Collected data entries
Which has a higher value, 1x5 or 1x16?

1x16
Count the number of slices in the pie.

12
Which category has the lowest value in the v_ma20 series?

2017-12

• Task details:
Pick out each line of the entries above that contains the string "Which", and copy those lines in full. Treat uppercase and lowercase letters as different.

• Answer to this problem:
Which has a higher value, 1x5 or 1x16?
Which category has the lowest value in the v_ma20 series?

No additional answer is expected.